§ TRY IT: Output everything in the listing exactly, with no line missing.

§ MATERIAL FOR THE TASK:
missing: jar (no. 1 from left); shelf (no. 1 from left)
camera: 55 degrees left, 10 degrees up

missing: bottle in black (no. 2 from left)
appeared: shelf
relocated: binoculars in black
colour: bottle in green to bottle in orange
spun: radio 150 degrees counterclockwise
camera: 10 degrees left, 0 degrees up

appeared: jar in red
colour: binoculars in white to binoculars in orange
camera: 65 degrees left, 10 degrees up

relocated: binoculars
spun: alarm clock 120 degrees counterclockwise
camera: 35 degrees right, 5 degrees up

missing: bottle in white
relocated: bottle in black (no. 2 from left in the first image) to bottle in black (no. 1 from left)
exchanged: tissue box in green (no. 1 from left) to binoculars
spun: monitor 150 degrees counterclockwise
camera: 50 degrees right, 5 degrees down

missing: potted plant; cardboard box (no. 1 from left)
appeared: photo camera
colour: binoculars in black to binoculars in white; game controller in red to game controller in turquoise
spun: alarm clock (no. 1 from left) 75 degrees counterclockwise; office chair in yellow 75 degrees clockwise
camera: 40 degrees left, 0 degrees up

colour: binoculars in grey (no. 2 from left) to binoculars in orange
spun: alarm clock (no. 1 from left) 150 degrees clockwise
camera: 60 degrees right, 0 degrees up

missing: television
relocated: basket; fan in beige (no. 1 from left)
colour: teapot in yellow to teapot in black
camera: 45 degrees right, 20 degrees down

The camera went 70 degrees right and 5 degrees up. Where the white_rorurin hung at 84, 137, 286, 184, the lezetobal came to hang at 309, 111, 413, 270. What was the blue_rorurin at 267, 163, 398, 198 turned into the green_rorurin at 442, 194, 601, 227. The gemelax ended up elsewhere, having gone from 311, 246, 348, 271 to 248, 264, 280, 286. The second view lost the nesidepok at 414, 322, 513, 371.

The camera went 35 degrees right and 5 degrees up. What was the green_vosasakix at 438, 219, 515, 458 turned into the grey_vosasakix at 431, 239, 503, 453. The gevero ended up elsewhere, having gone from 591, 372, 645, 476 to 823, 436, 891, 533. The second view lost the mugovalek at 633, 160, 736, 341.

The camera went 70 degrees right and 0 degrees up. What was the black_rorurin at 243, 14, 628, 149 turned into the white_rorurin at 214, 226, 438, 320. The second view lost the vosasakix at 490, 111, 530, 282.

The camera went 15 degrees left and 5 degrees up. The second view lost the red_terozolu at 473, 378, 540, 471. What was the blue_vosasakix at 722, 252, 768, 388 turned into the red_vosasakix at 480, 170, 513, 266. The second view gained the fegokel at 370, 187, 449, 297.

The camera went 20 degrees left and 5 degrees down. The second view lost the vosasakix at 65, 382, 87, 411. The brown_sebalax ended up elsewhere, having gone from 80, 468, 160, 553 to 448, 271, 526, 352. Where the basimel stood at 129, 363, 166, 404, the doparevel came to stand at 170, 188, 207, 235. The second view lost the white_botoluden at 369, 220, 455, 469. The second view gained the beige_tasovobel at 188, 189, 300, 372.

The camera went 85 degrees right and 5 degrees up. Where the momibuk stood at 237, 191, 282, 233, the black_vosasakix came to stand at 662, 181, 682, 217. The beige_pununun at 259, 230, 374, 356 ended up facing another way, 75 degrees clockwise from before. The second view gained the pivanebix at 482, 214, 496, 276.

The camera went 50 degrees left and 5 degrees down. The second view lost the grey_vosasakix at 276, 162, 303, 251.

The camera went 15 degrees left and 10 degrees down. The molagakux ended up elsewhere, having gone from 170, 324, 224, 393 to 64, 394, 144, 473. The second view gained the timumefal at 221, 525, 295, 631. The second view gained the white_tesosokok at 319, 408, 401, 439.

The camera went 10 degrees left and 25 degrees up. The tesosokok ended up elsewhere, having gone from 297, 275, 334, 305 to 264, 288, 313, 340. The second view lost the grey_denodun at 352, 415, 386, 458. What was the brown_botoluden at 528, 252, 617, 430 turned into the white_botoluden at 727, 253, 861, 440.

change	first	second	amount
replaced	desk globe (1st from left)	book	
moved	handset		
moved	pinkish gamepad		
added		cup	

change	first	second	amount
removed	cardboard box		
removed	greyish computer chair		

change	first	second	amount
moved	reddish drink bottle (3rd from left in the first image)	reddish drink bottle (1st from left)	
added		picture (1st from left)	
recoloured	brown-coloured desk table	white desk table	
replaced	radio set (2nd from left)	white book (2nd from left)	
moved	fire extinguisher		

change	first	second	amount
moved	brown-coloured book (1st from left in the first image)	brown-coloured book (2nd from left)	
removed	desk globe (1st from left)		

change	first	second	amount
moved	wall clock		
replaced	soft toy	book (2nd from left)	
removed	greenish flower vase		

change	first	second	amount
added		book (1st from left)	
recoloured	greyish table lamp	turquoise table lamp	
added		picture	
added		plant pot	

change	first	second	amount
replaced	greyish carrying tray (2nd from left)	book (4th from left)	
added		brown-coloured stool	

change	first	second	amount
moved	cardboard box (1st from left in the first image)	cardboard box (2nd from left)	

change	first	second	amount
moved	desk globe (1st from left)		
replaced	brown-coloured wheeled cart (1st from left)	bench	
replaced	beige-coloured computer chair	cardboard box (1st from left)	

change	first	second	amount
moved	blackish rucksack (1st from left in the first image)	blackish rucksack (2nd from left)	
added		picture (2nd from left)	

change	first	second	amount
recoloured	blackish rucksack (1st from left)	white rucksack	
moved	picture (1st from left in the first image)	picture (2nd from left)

§ OUTPUT FOR THIS TASK:
missing: jar (no. 1 from left); shelf (no. 1 from left)
camera: 55 degrees left, 10 degrees up

missing: bottle in black (no. 2 from left)
appeared: shelf
relocated: binoculars in black
colour: bottle in green to bottle in orange
spun: radio 150 degrees counterclockwise
camera: 10 degrees left, 0 degrees up

appeared: jar in red
colour: binoculars in white to binoculars in orange
camera: 65 degrees left, 10 degrees up

relocated: binoculars
spun: alarm clock 120 degrees counterclockwise
camera: 35 degrees right, 5 degrees up

missing: bottle in white
relocated: bottle in black (no. 2 from left in the first image) to bottle in black (no. 1 from left)
exchanged: tissue box in green (no. 1 from left) to binoculars
spun: monitor 150 degrees counterclockwise
camera: 50 degrees right, 5 degrees down

missing: potted plant; cardboard box (no. 1 from left)
appeared: photo camera
colour: binoculars in black to binoculars in white; game controller in red to game controller in turquoise
spun: alarm clock (no. 1 from left) 75 degrees counterclockwise; office chair in yellow 75 degrees clockwise
camera: 40 degrees left, 0 degrees up

colour: binoculars in grey (no. 2 from left) to binoculars in orange
spun: alarm clock (no. 1 from left) 150 degrees clockwise
camera: 60 degrees right, 0 degrees up

missing: television
relocated: basket; fan in beige (no. 1 from left)
colour: teapot in yellow to teapot in black
camera: 45 degrees right, 20 degrees down

The camera went 70 degrees right and 5 degrees up. Where the white_rorurin hung at 84, 137, 286, 184, the lezetobal came to hang at 309, 111, 413, 270. What was the blue_rorurin at 267, 163, 398, 198 turned into the green_rorurin at 442, 194, 601, 227. The gemelax ended up elsewhere, having gone from 311, 246, 348, 271 to 248, 264, 280, 286. The second view lost the nesidepok at 414, 322, 513, 371.

The camera went 35 degrees right and 5 degrees up. What was the green_vosasakix at 438, 219, 515, 458 turned into the grey_vosasakix at 431, 239, 503, 453. The gevero ended up elsewhere, having gone from 591, 372, 645, 476 to 823, 436, 891, 533. The second view lost the mugovalek at 633, 160, 736, 341.

The camera went 70 degrees right and 0 degrees up. What was the black_rorurin at 243, 14, 628, 149 turned into the white_rorurin at 214, 226, 438, 320. The second view lost the vosasakix at 490, 111, 530, 282.

The camera went 15 degrees left and 5 degrees up. The second view lost the red_terozolu at 473, 378, 540, 471. What was the blue_vosasakix at 722, 252, 768, 388 turned into the red_vosasakix at 480, 170, 513, 266. The second view gained the fegokel at 370, 187, 449, 297.

The camera went 20 degrees left and 5 degrees down. The second view lost the vosasakix at 65, 382, 87, 411. The brown_sebalax ended up elsewhere, having gone from 80, 468, 160, 553 to 448, 271, 526, 352. Where the basimel stood at 129, 363, 166, 404, the doparevel came to stand at 170, 188, 207, 235. The second view lost the white_botoluden at 369, 220, 455, 469. The second view gained the beige_tasovobel at 188, 189, 300, 372.

The camera went 85 degrees right and 5 degrees up. Where the momibuk stood at 237, 191, 282, 233, the black_vosasakix came to stand at 662, 181, 682, 217. The beige_pununun at 259, 230, 374, 356 ended up facing another way, 75 degrees clockwise from before. The second view gained the pivanebix at 482, 214, 496, 276.

The camera went 50 degrees left and 5 degrees down. The second view lost the grey_vosasakix at 276, 162, 303, 251.

The camera went 15 degrees left and 10 degrees down. The molagakux ended up elsewhere, having gone from 170, 324, 224, 393 to 64, 394, 144, 473. The second view gained the timumefal at 221, 525, 295, 631. The second view gained the white_tesosokok at 319, 408, 401, 439.

The camera went 10 degrees left and 25 degrees up. The tesosokok ended up elsewhere, having gone from 297, 275, 334, 305 to 264, 288, 313, 340. The second view lost the grey_denodun at 352, 415, 386, 458. What was the brown_botoluden at 528, 252, 617, 430 turned into the white_botoluden at 727, 253, 861, 440.

change	first	second	amount
replaced	desk globe (1st from left)	book	
moved	handset		
moved	pinkish gamepad		
added		cup	

change	first	second	amount
removed	cardboard box		
removed	greyish computer chair		

change	first	second	amount
moved	reddish drink bottle (3rd from left in the first image)	reddish drink bottle (1st from left)	
added		picture (1st from left)	
recoloured	brown-coloured desk table	white desk table	
replaced	radio set (2nd from left)	white book (2nd from left)	
moved	fire extinguisher		

change	first	second	amount
moved	brown-coloured book (1st from left in the first image)	brown-coloured book (2nd from left)	
removed	desk globe (1st from left)		

change	first	second	amount
moved	wall clock		
replaced	soft toy	book (2nd from left)	
removed	greenish flower vase		

change	first	second	amount
added		book (1st from left)	
recoloured	greyish table lamp	turquoise table lamp	
added		picture	
added		plant pot	

change	first	second	amount
replaced	greyish carrying tray (2nd from left)	book (4th from left)	
added		brown-coloured stool	

change	first	second	amount
moved	cardboard box (1st from left in the first image)	cardboard box (2nd from left)	

change	first	second	amount
moved	desk globe (1st from left)		
replaced	brown-coloured wheeled cart (1st from left)	bench	
replaced	beige-coloured computer chair	cardboard box (1st from left)	

change	first	second	amount
moved	blackish rucksack (1st from left in the first image)	blackish rucksack (2nd from left)	
added		picture (2nd from left)	

change	first	second	amount
recoloured	blackish rucksack (1st from left)	white rucksack	
moved	picture (1st from left in the first image)	picture (2nd from left)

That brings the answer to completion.